Page 2 of 2
Having the source code is akin to having the keys to the kingdom, said Rob Kraus, director of research on the security engineering research team at managed security services provider Solutionary. Potentially all malicious actors can either buy a zero-day exploit or, if they're sophisticated enough, create an exploit and use it in targeted attacks.
"If you have a car with the hood welded shut, it's hard for you to mess with the carburetor or anything else, but when you are able to open the hood of the car, you can get in there and tinker and find things that you don't normally see," Kraus said. "Having the source code allows the good guys as well as bad guys find dangerous programming functions that might be used in an attack."
Software developers and malware writers are very likely going to review the source code to determine if there are any workarounds or other coding weaknesses that can be taken advantage of, said Richard Henderson, security strategist at Fortinet's FortiGuard Threat Research and Response Labs. Common vulnerabilities could end up in an automated exploit kit, while more novel flaws will be kept tight, Henderson said.
"There are people who keep zero-days close to their chest and only sell them to a small amount of folks who want to maintain them such as nation-state actors," Henderson said. "Most people developing exploits take a big deep-dive, reading modules within the source code to look for fudges and workarounds; things that aren't working the way they expected them to."
A great deal of zero-day threats will use email as the main attack vector, according to security experts.
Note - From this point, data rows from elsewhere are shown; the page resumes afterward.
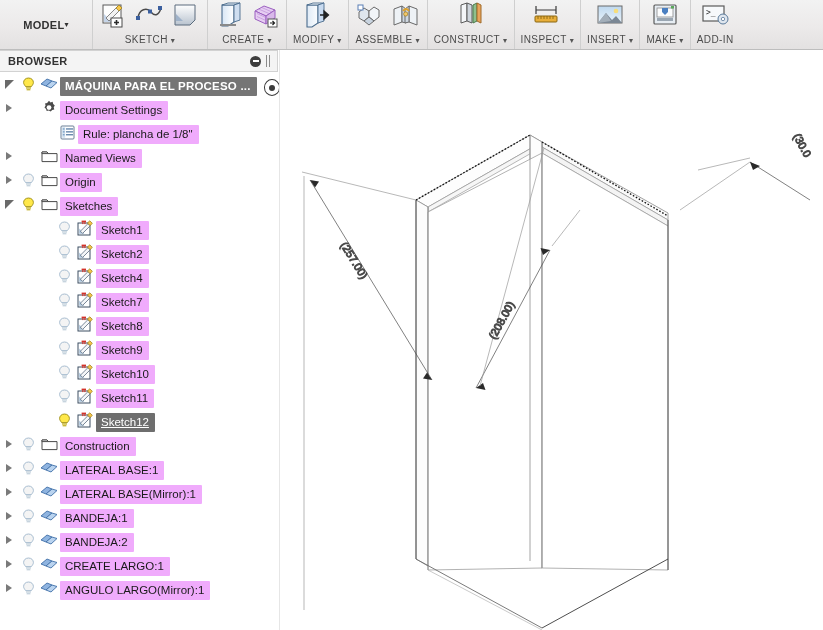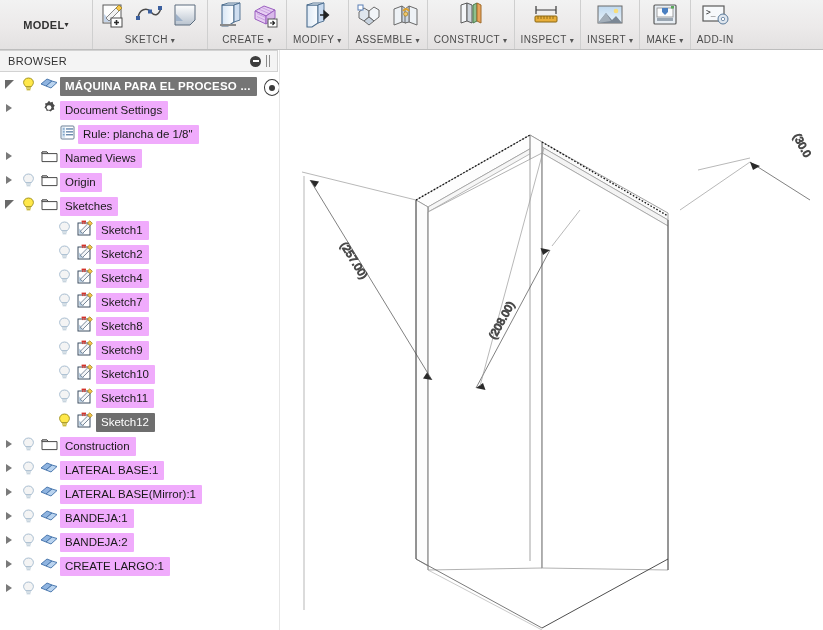--- a/index.html
+++ b/index.html
@@ -45,20 +45,21 @@
   
   .browser{
     position:absolute;left:0;top:50px;width:280px;height:580px;
     background:#ffffff;
   }
   .browser-header{
     position:relative;height:22px;width:278px;
     background:#f4f4f4;border:1px solid #d2d2d2;border-left:none;
     display:flex;align-items:center;
     box-sizing:border-box;
+    font-weight:bold;
   }
   .browser-title{font-size:11px;color:#333;padding-left:8px;letter-spacing:.3px;}
   .browser-ctrls{margin-left:auto;display:flex;align-items:center;gap:5px;padding-right:5px;}
   .minus-ico{
     width:11px;height:11px;border-radius:50%;background:#3d3d3d;
     display:flex;align-items:center;justify-content:center;
   }
   .minus-ico i{display:block;width:6px;height:1.5px;background:#fff;}
   .grip{
     width:6px;height:12px;
@@ -80,21 +81,21 @@
     width:0;height:0;border-top:9px solid #6a6a6a;border-right:9px solid transparent;
   }
   .bulb{width:20px;height:24px;flex:0 0 20px;display:flex;align-items:center;justify-content:center;}
   .bulb.empty{}
   .nodeico{width:22px;height:24px;flex:0 0 22px;display:flex;align-items:center;justify-content:center;}
   .label{
     padding:2px 6px 2px 5px;border-radius:1px;
     background:#efefef;color:#1a1a1a;line-height:15px;
   }
   .row.plain .label{background:#f0abfc;}
-  .row.selected .label{background:#6e6e6e;color:#ffffff;}
+  .row.selected .label{background:#6e6e6e;color:#ffffff;text-decoration:underline;}
   .row.root .label{background:#757575;color:#ffffff;font-weight:bold;letter-spacing:.2px;}
   .rootdot{
     width:15px;height:15px;border-radius:50%;
     border:1.6px solid #3b3b3b;margin-left:7px;
     display:flex;align-items:center;justify-content:center;background:#fff;
   }
   .rootdot i{width:6px;height:6px;border-radius:50%;background:#3b3b3b;display:block;}
 
   
   .ind{flex:0 0 auto;height:1px;}
@@ -822,20 +823,21 @@
                 <rect x="4" y="10.2" width="5" height="1.5" fill="#c7d4de"></rect>
                 <rect x="4.6" y="12" width="3.8" height="1.4" fill="#c7d4de"></rect>
               </svg>
             </span>
             <span class="nodeico">
               <svg width="18" height="14" viewBox="0 0 18 14">
                 <path d="M1 7 L7 2 L12 4 L6 9 Z" fill="#8fb4e0" stroke="#3f6fa8" stroke-width=".9"></path>
                 <path d="M6 9 L12 4 L17 5.5 L11 11 Z" fill="#b9d3ef" stroke="#3f6fa8" stroke-width=".9"></path>
               </svg>
             </span>
+            <span class="label">ANGULO LARGO(Mirror):1</span>
           </div>
         </div>
     </div>
   </div>
 
   <div class="divline"></div>
 
   <div class="viewport">
     <svg width="543" height="580" viewBox="0 0 543 580">
 

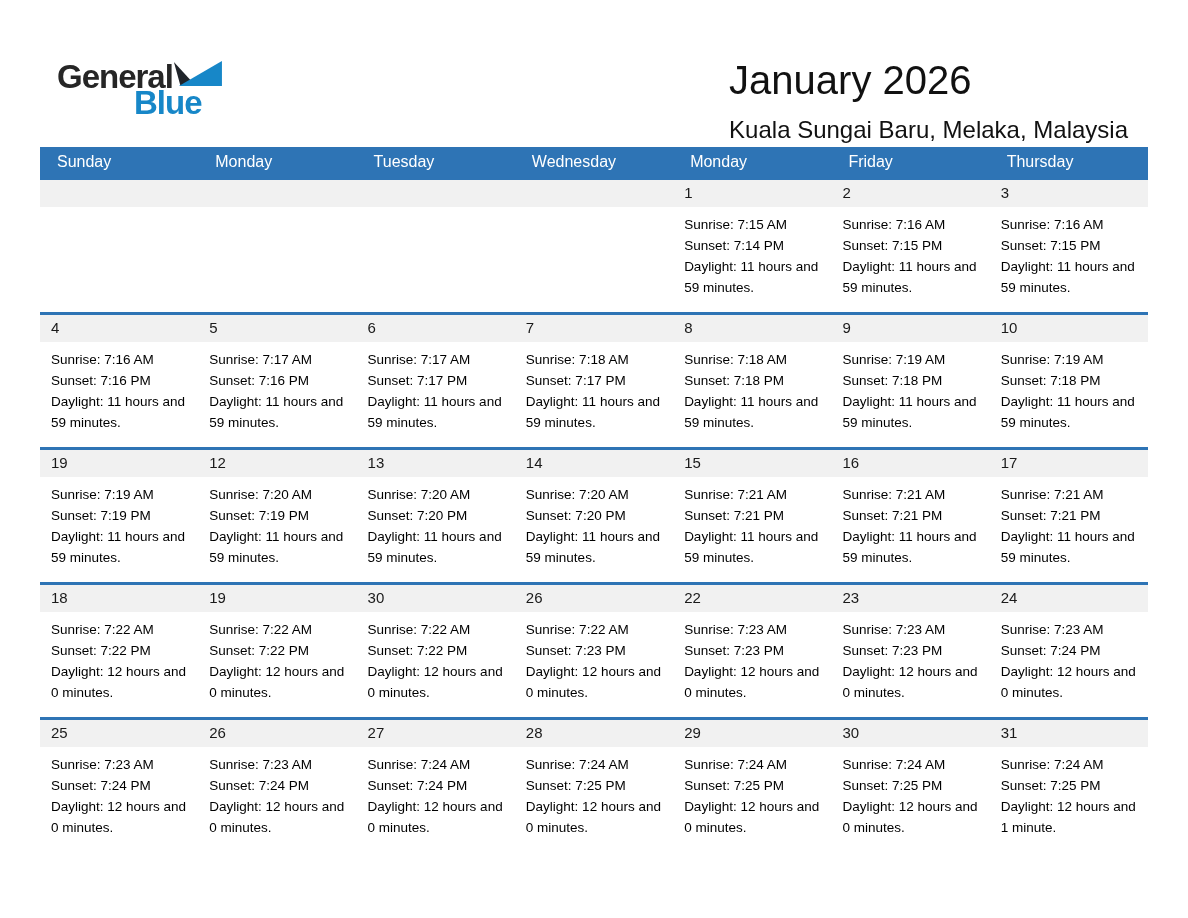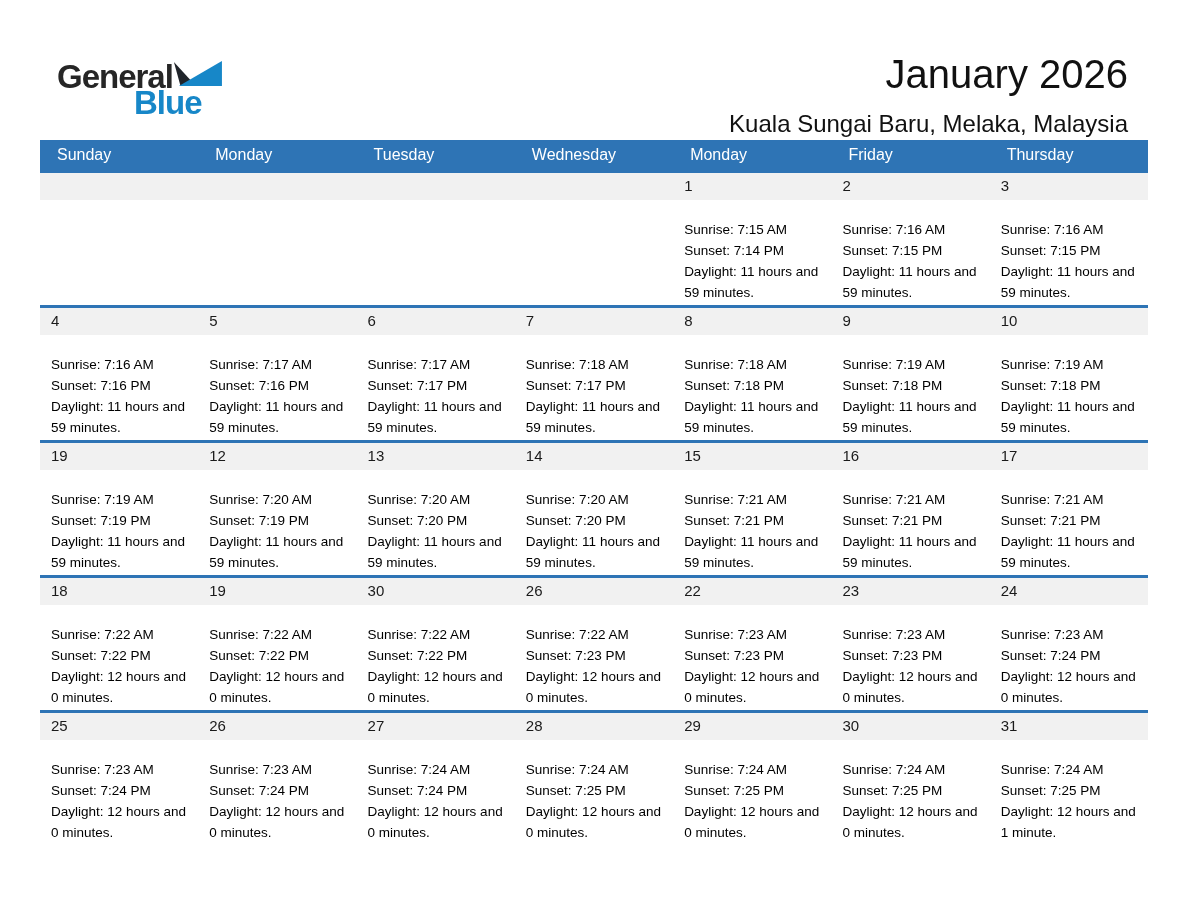--- a/index.html
+++ b/index.html
@@ -61,42 +61,42 @@
     font-size: 33px;
     font-weight: 600;
     color: #1787c8;
     letter-spacing: -1px;
     margin: -7px 0 0 77px;
   }
 
   
   .title-block {
     position: absolute;
-    top: 52px;
+    top: 58px;
     right: 60px;
-    text-align: right;
+    text-align: left;
     color: #111111;
   }
   .title {
     font-size: 40px;
     font-weight: 400;
     line-height: 44px;
   }
   .subtitle {
     font-size: 24px;
     font-weight: 400;
     line-height: 28px;
     margin-top: 14px;
   }
 
   
   table.calendar {
     position: absolute;
     left: 40px;
-    top: 140px;
+    top: 147px;
     width: 1108px;
     border-collapse: collapse;
     table-layout: fixed;
   }
   table.calendar th {
     background: #2e74b5;
     color: #ffffff;
     font-weight: 400;
     font-size: 16px;
     text-align: left;
@@ -112,21 +112,21 @@
     padding: 0;
   }
   .day-strip {
     background: #f1f1f1;
     height: 23px;
     padding: 4px 0 0 11px;
     font-size: 15px;
     color: #1a1a1a;
   }
   .details {
-    padding: 19px 8px 0 11px;
+    padding: 7px 8px 0 11px;
     font-size: 13.5px;
     line-height: 21px;
     color: #000000;
   }
 </style>
 </head>
 <body>
 
 <div class="page">
 

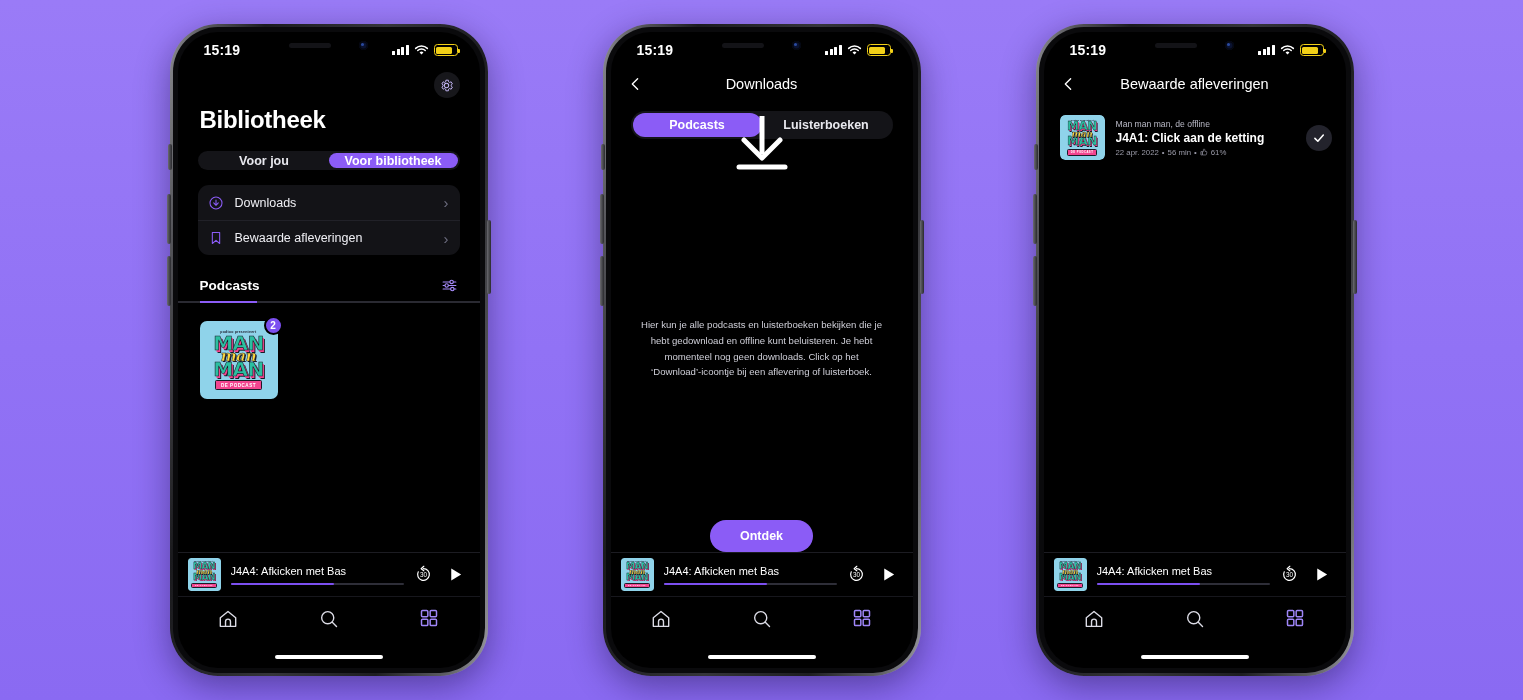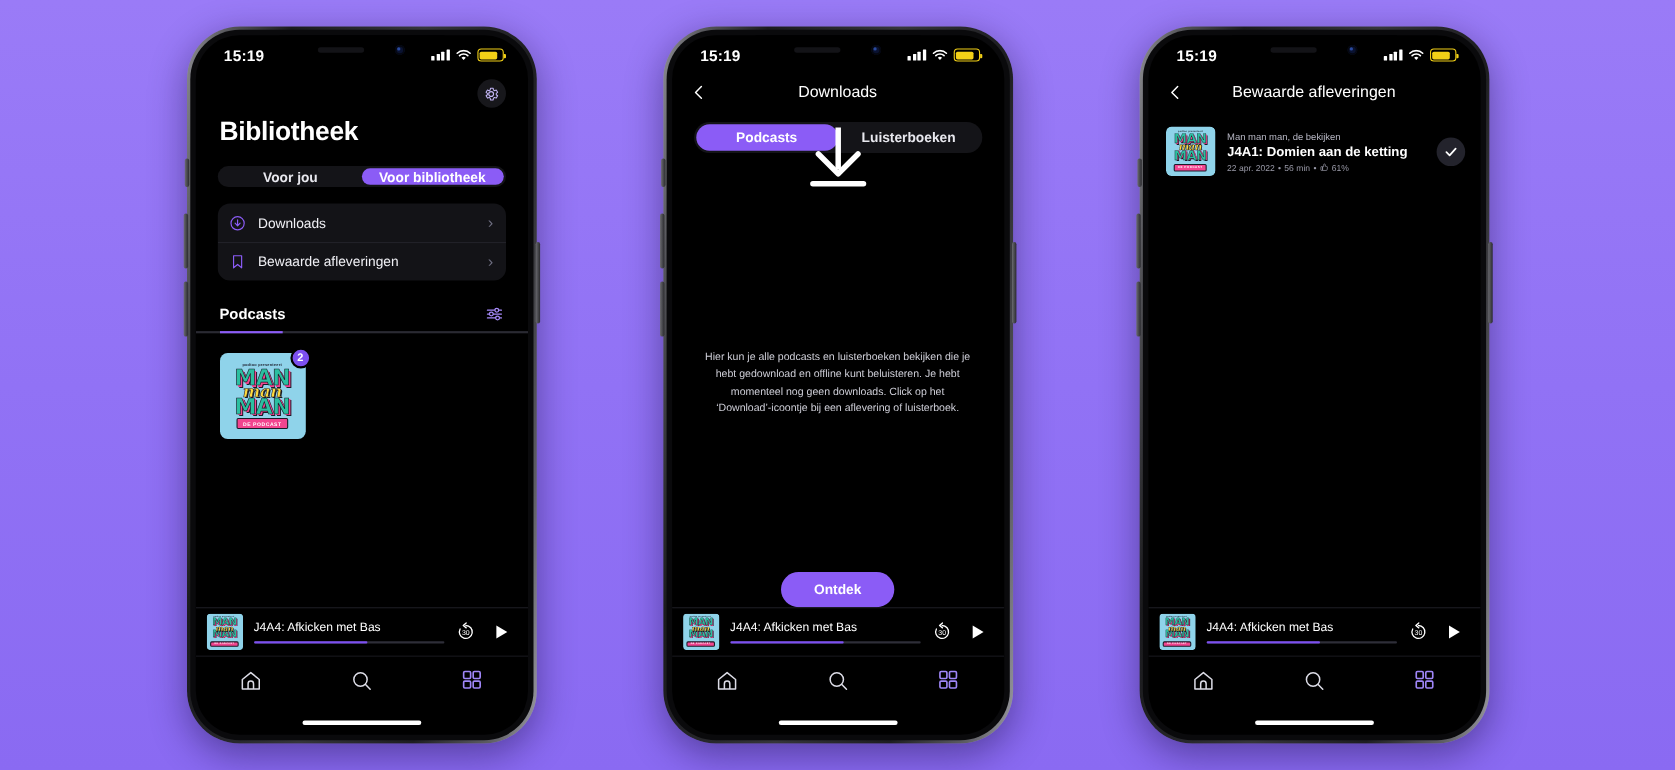--- a/index.html
+++ b/index.html
@@ -470,22 +470,22 @@
             <div class="art">
               <div class="cover" style="border-radius:5px">
                 <span class="pre" style="font-size:1.9px">podtoo presenteert</span>
                 <span class="m1" style="font-size:12px;text-shadow:.9px .9px 0 #f2458f,1.5px 1.5px 0 #1b1b28;-webkit-text-stroke:.35px #1b1b28">MAN</span>
                 <span class="m2" style="font-size:9px;text-shadow:.7px .7px 0 #1b1b28;-webkit-text-stroke:.3px #1b1b28">man</span>
                 <span class="m3" style="font-size:12px;text-shadow:.9px .9px 0 #f2458f,1.5px 1.5px 0 #1b1b28;-webkit-text-stroke:.35px #1b1b28">MAN</span>
                 <span class="ban" style="font-size:2.7px;padding:1px 3px;margin-top:2px;border-width:.5px">DE PODCAST</span>
               </div>
             </div>
             <div class="info">
-              <div class="show">Man man man, de bekijken</div>
-              <div class="name">J4A1: Domien aan de ketting</div>
+              <div class="show">Man man man, de offline</div>
+              <div class="name">J4A1: Click aan de ketting</div>
               <div class="meta">
                 <span>22 apr. 2022</span>
                 <span>•</span>
                 <span>56 min</span>
                 <span>•</span>
                 <svg width="8" height="8" viewBox="0 0 24 24">
                   <path d="M7 10.5h3.2V4.8a1.9 1.9 0 0 1 3.7-.6l1.8 6.3h3.1a1.7 1.7 0 0 1 1.7 2l-1.3 7a1.7 1.7 0 0 1-1.7 1.4H7Z" stroke="#9a9aa8" stroke-width="1.9" fill="none" stroke-linejoin="round"></path>
                   <rect x="2.4" y="10.5" width="4.6" height="10.4" rx="1" stroke="#9a9aa8" stroke-width="1.9" fill="none"></rect>
                 </svg>
                 <span>61%</span>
The 2013 Verizon Data Breach Investigation's report found that phishing and social engineering were used in nearly all the hundreds of data breaches the firm analyzed. Experts say it is likely that security researchers will be monitoring for suspicious activity associated with Adobe threats. Researchers, said Adam Wosotowsky, a senior antispam research analyst at McAfee, monitor suspicious domains attached to certain IP addresses for changes that signal a potential threat.
"Probably 99.9 percent of malware is generic, high mutation-rate stuff," Wosotowsky said. "The advanced persistent threat, or someone who does a lot of research into their target, takes a certain amount of time and money, but it can be much more damaging because it's that much more difficult to recognize that you've got an infection like that."
The fact that Adobe's source code has been leaked increases the risk that it could be used by an attacker, but it may not necessarily be likely. Open source software is open and available for review, and, while it is open for debate, some experts believe that more eyes on the code results in it potentially being more secure, Henderson said. For example, disassembler tools are already available and actively being used by hackers to take apart proprietary software and scan it for vulnerabilities to create exploits.
Some vendors maintain open source projects to attract more eyes to review and experiment with the source code. Google has released over 20 million lines of code and over 900 open source projects. It maintains an open source repository for its Android mobile platform and Chormium, the software behind the Google Chrome browser and operating system. The company recently released the source code to its Google Glass software.